═══ Supplied records ═══

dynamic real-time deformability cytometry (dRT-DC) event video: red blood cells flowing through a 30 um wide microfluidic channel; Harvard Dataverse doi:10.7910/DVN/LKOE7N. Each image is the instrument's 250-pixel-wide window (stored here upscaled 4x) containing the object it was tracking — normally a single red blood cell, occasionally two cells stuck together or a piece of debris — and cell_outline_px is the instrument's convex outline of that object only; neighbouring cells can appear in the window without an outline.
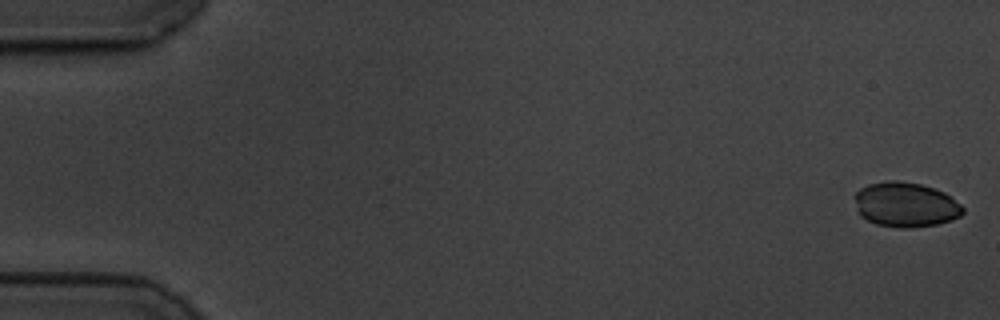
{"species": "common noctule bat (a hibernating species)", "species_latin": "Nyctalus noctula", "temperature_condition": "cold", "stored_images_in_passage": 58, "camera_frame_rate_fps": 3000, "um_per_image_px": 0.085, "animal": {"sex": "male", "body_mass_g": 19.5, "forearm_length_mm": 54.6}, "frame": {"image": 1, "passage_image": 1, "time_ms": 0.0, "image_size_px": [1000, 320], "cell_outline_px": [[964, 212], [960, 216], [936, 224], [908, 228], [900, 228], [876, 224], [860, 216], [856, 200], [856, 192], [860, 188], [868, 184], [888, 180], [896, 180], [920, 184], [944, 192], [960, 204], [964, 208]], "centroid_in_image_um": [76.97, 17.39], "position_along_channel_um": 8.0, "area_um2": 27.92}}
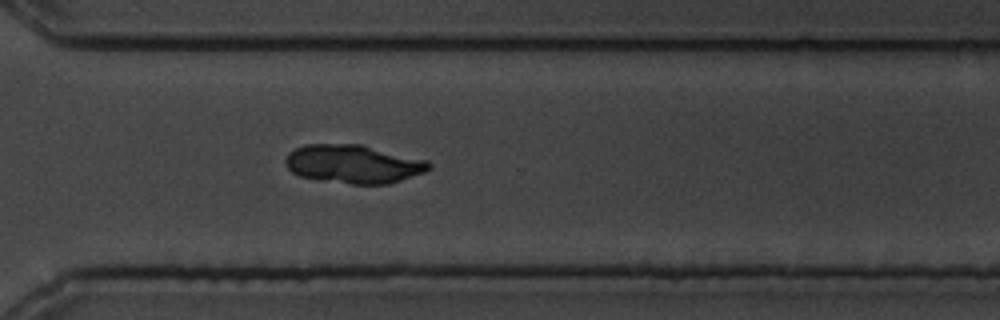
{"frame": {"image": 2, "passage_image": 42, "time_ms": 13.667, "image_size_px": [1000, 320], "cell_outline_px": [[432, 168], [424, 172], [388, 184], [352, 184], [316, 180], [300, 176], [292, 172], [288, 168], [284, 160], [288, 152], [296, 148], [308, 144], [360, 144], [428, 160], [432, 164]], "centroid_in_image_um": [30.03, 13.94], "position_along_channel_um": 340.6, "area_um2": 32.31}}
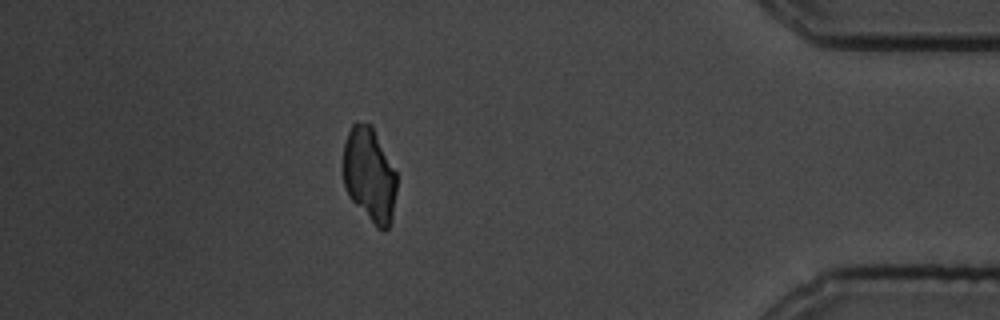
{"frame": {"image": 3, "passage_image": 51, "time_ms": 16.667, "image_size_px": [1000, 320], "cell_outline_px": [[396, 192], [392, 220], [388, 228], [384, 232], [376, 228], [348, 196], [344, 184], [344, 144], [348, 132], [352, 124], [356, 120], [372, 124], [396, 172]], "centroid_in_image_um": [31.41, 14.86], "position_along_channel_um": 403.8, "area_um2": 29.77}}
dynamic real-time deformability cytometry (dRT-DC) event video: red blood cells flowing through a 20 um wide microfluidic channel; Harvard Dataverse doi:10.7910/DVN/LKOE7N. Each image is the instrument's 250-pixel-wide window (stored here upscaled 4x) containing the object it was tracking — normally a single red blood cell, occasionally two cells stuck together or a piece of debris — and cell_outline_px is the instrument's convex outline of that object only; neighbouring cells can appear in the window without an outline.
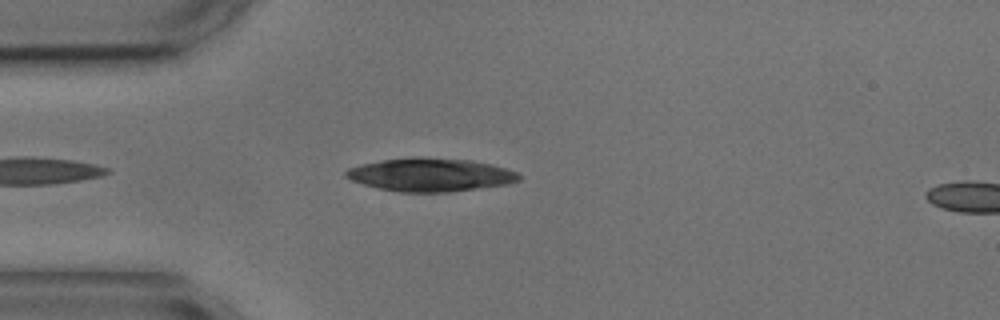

═══

_Direction_
Omitting all images, print the listing exactly.

_Completed exercise_
dynamic real-time deformability cytometry (dRT-DC) event video: red blood cells flowing through a 30 um wide microfluidic channel; Harvard Dataverse doi:10.7910/DVN/LKOE7N. Each image is the instrument's 250-pixel-wide window (stored here upscaled 4x) containing the object it was tracking — normally a single red blood cell, occasionally two cells stuck together or a piece of debris — and cell_outline_px is the instrument's convex outline of that object only; neighbouring cells can appear in the window without an outline.
{"species": "common noctule bat (a hibernating species)", "species_latin": "Nyctalus noctula", "temperature_condition": "cold", "stored_images_in_passage": 58, "camera_frame_rate_fps": 3000, "um_per_image_px": 0.085, "animal": {"sex": "male", "body_mass_g": 19.5, "forearm_length_mm": 54.6}, "frame": {"image": 1, "passage_image": 1, "time_ms": 0.0, "image_size_px": [1000, 320], "cell_outline_px": [[964, 212], [960, 216], [936, 224], [908, 228], [900, 228], [876, 224], [860, 216], [856, 200], [856, 192], [860, 188], [868, 184], [888, 180], [896, 180], [920, 184], [944, 192], [960, 204], [964, 208]], "centroid_in_image_um": [76.97, 17.39], "position_along_channel_um": 8.0, "area_um2": 27.92}}
{"frame": {"image": 2, "passage_image": 42, "time_ms": 13.667, "image_size_px": [1000, 320], "cell_outline_px": [[432, 168], [424, 172], [388, 184], [352, 184], [316, 180], [300, 176], [292, 172], [288, 168], [284, 160], [288, 152], [296, 148], [308, 144], [360, 144], [428, 160], [432, 164]], "centroid_in_image_um": [30.03, 13.94], "position_along_channel_um": 340.6, "area_um2": 32.31}}
{"frame": {"image": 3, "passage_image": 51, "time_ms": 16.667, "image_size_px": [1000, 320], "cell_outline_px": [[396, 192], [392, 220], [388, 228], [384, 232], [376, 228], [348, 196], [344, 184], [344, 144], [348, 132], [352, 124], [356, 120], [372, 124], [396, 172]], "centroid_in_image_um": [31.41, 14.86], "position_along_channel_um": 403.8, "area_um2": 29.77}}
dynamic real-time deformability cytometry (dRT-DC) event video: red blood cells flowing through a 20 um wide microfluidic channel; Harvard Dataverse doi:10.7910/DVN/LKOE7N. Each image is the instrument's 250-pixel-wide window (stored here upscaled 4x) containing the object it was tracking — normally a single red blood cell, occasionally two cells stuck together or a piece of debris — and cell_outline_px is the instrument's convex outline of that object only; neighbouring cells can appear in the window without an outline.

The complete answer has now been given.